Update. Studiolum has posted the lyrics, with translation, at río Wang.
For those of you who don’t speak Spanish, here‘s Pico Iyer on “The Writing Life: The point of the long and winding sentence”:
I’m using longer and longer sentences as a small protest against — and attempt to rescue any readers I might have from — the bombardment of the moment. …
Not every fashioner of many-comma’d sentences works for every one of us — I happen to find Henry James unreadable, his fussily unfolding clauses less a reflection of his noticing everything than of his inability to make up his mind or bring anything to closure: a kind of mental stutter. But the promise of the long sentence is that it will take you beyond the known, far from shore, into depths and mysteries you can’t get your mind, or most of your words, around.

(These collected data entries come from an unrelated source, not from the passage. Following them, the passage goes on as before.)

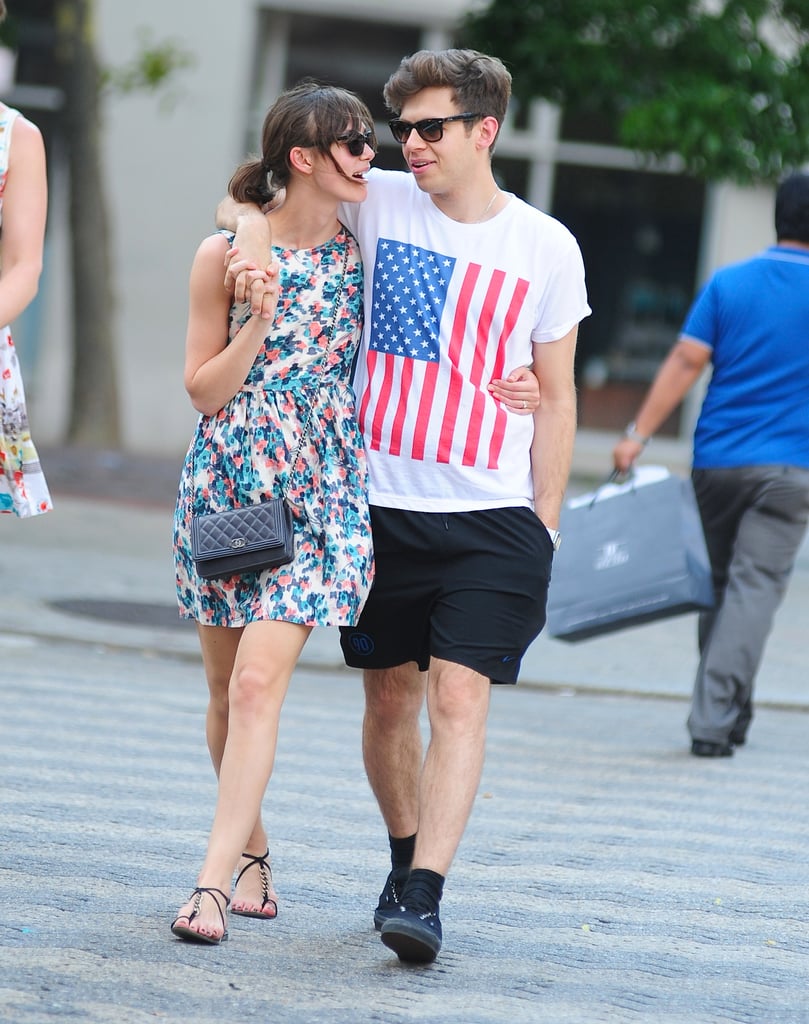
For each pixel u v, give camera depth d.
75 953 11.49
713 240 64.81
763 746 21.97
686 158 42.28
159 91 62.38
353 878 14.23
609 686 26.00
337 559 11.97
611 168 64.88
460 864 15.03
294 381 12.14
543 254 12.28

When I read the great exemplar of this, Herman Melville — and when I feel the building tension as Martin Luther King’s “Letter from Birmingham Jail” swells with clause after biblical clause of all the things people of his skin color cannot do — I feel as if I’m stepping out of the crowded, overlighted fluorescent culture of my local convenience store and being taken up to a very high place from which I can see across time and space, in myself and in the world. It’s as if I’ve been rescued, for a moment, from the jostle and rush of the 405 Freeway and led back to something inside me that has room for certainty and doubt at once.